In what ways are you seeing private banks or trustees adapting to the inclusion of digital assets in estate planning and fiduciary conversations?

Private banks and trustees are catching up fast. The conversation has shifted from avoidance to integration. They are creating crypto aware trusts, defining how keys are stored and transferred, and embedding digital asset language into estate documentation. The aim is simple, continuity. If wealth can be created in digital form, it must also be preserved and passed on with legal and technical certainty.

What innovations or infrastructure developments (e.g. tokenisation, ETFs, compliance tools) do you believe are most important to the future of crypto in private wealth?

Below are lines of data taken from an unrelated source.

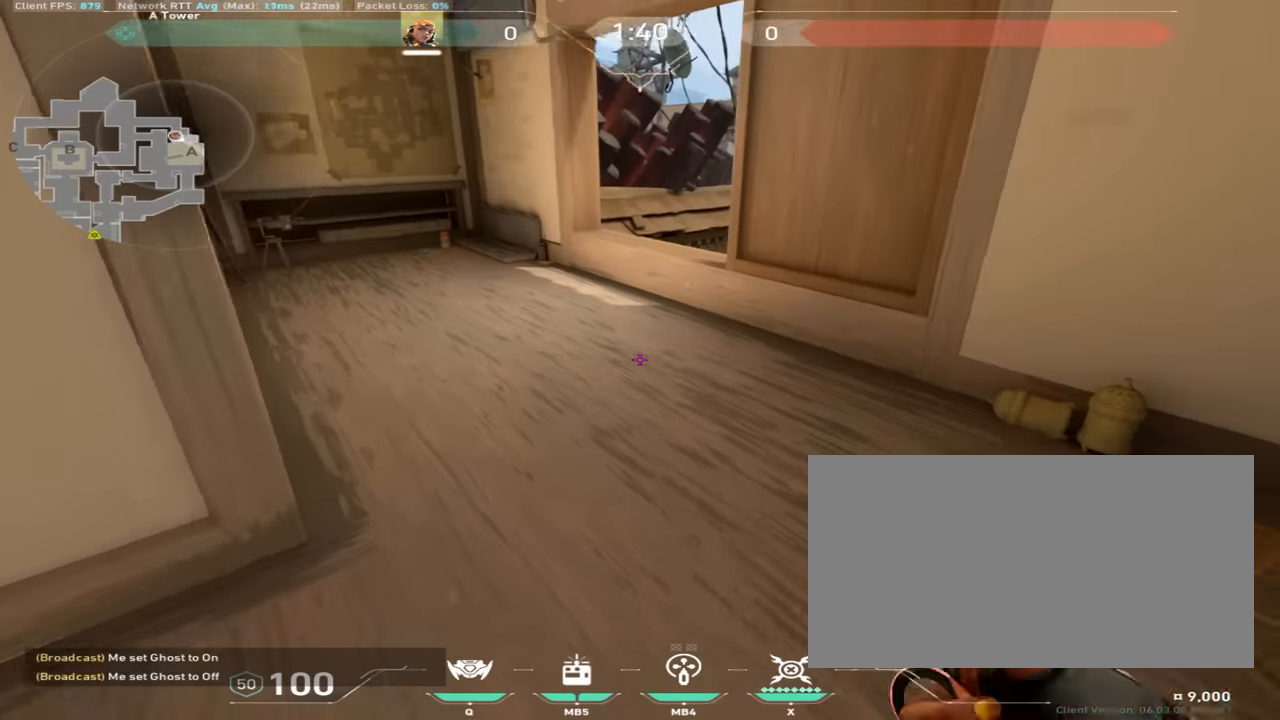
{"keys": ["w"], "mouse": [], "events": [[100, "a", "down"], [333, "a", "up"]]}
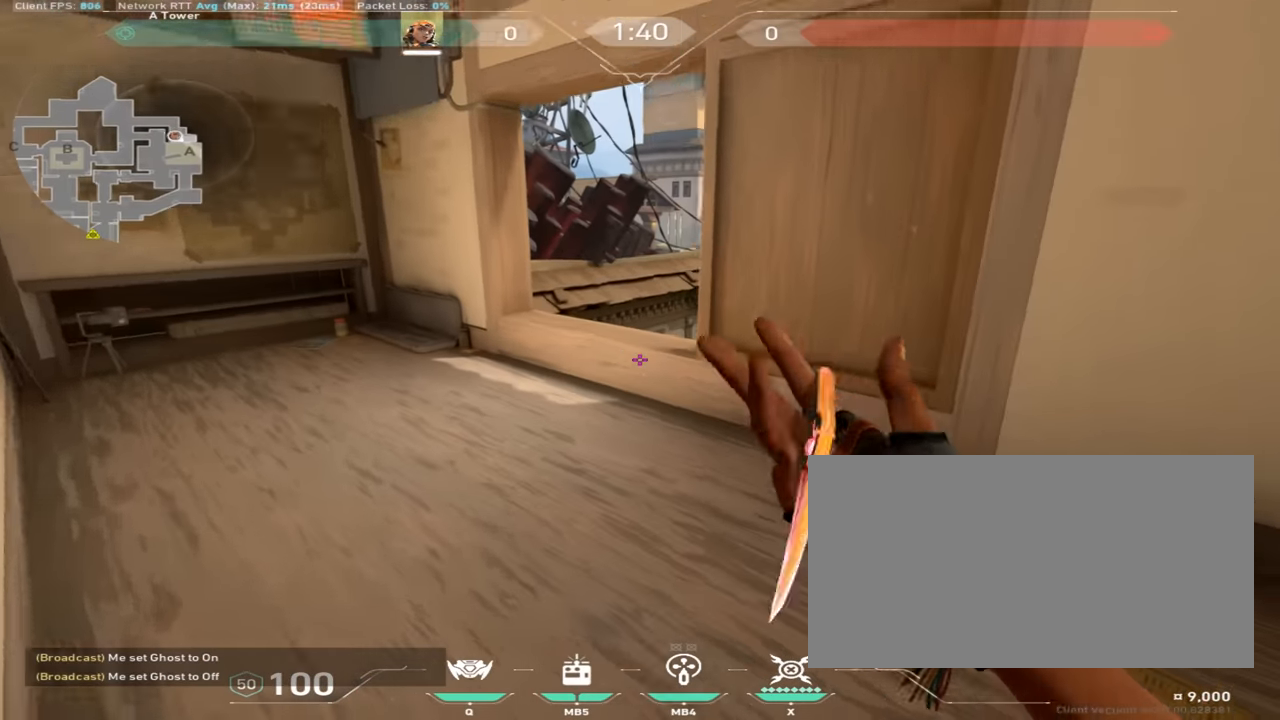
{"keys": ["a"], "mouse": [], "events": [[250, "space", "down"], [384, "space", "up"], [451, "a", "down"], [467, "w", "up"]]}
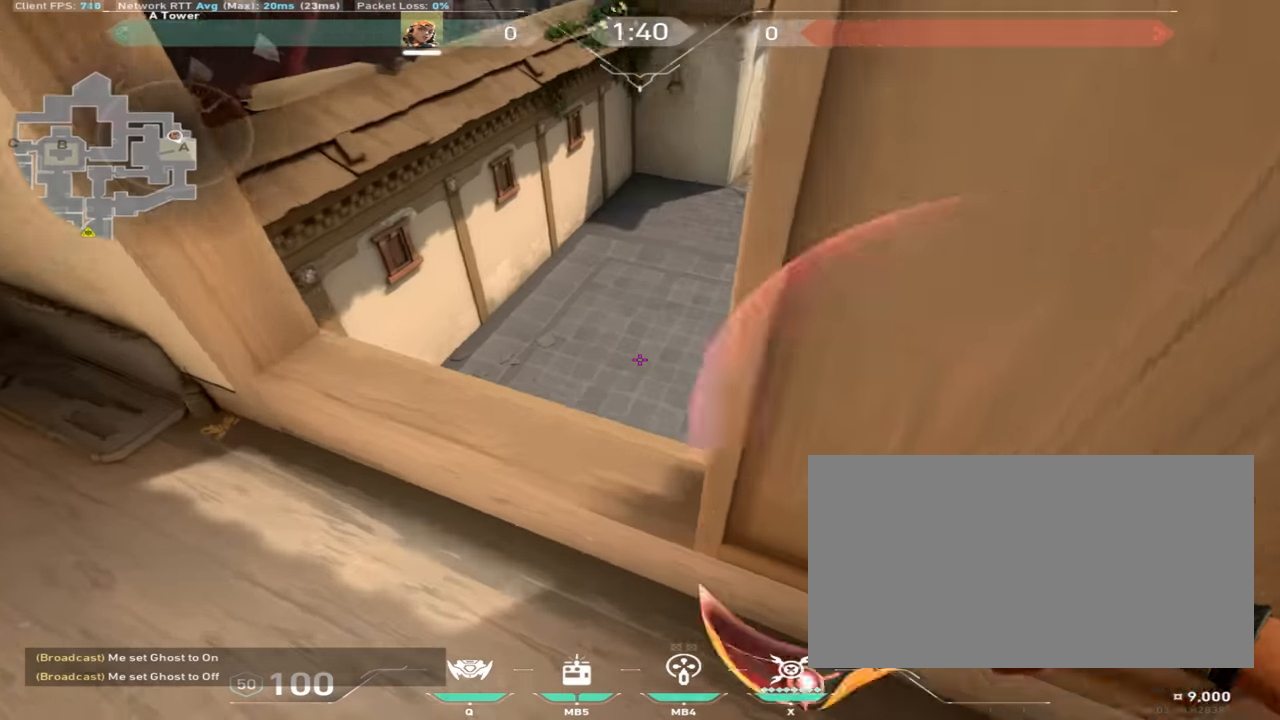
{"keys": ["d", "s"], "mouse": [], "events": [[66, "s", "down"], [150, "a", "up"], [183, "d", "down"]]}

The real breakthroughs are coming from the convergence of traditional finance and digital infrastructure. Tokenisation is moving from pilot projects to genuine capital formation, with private assets now being issued and traded on-chain under regulated frameworks. Stablecoin settlement is emerging as the quiet workhorse of this transition: replacing the slow, fragmented back-office processes of traditional payments with near-instant, atomic settlement. This is showing also how similar settlement efficiencies could be achieved for e.g. stocks, bonds and funds down the road. On-chain compliance and blockchain analytics are also maturing fast, making transactions on digital rails in some cases more transparent and traceable than those in legacy finance. These developments are not as headline-grabbing as the price of Bitcoin, but they are rewriting how financial systems operate: faster, cheaper, and with clearer lines of trust and accountability.

Sean Kiernan’s Citywealth Leaders List profile

Greengage’s Citywealth Leaders List profile

Key Takeaways

  • The digital asset market in 2025 shows increased credibility, with total value over four trillion dollars.
  • Regulatory changes, like the approval of spot ETFs in the U.S., are fostering institutional adoption and formalising the digital finance architecture.
  • Digital assets shift from speculative to strategic roles in wealth portfolios, driven by the next generation of private clients.
  • Wealth managers are gradually integrating crypto products while ensuring compliance with existing financial regulations.
  • Innovations like tokenisation and stablecoin settlements are critical for the future of crypto in private wealth management.